◆ Exercise
Start at the line containing "Materiál: 100% bavlna" and transcribe every line exactly through the end of the records below, and only those lines.
[Material to process]
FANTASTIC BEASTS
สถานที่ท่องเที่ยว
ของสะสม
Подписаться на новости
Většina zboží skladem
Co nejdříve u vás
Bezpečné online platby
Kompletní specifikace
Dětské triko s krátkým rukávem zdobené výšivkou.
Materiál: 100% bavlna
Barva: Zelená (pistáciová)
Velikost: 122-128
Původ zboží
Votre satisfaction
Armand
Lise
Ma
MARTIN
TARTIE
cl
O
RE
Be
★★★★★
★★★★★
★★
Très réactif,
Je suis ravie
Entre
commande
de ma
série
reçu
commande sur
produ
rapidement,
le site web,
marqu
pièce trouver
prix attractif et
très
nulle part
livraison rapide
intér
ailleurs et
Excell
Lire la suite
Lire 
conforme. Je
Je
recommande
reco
[/Material to process]
◆ Solution to the problem
Materiál: 100% bavlna
Barva: Zelená (pistáciová)
Velikost: 122-128
Původ zboží
Votre satisfaction
Armand
Lise
Ma
MARTIN
TARTIE
cl
O
RE
Be
★★★★★
★★★★★
★★
Très réactif,
Je suis ravie
Entre
commande
de ma
série
reçu
commande sur
produ
rapidement,
le site web,
marqu
pièce trouver
prix attractif et
très
nulle part
livraison rapide
intér
ailleurs et
Excell
Lire la suite
Lire 
conforme. Je
Je
recommande
reco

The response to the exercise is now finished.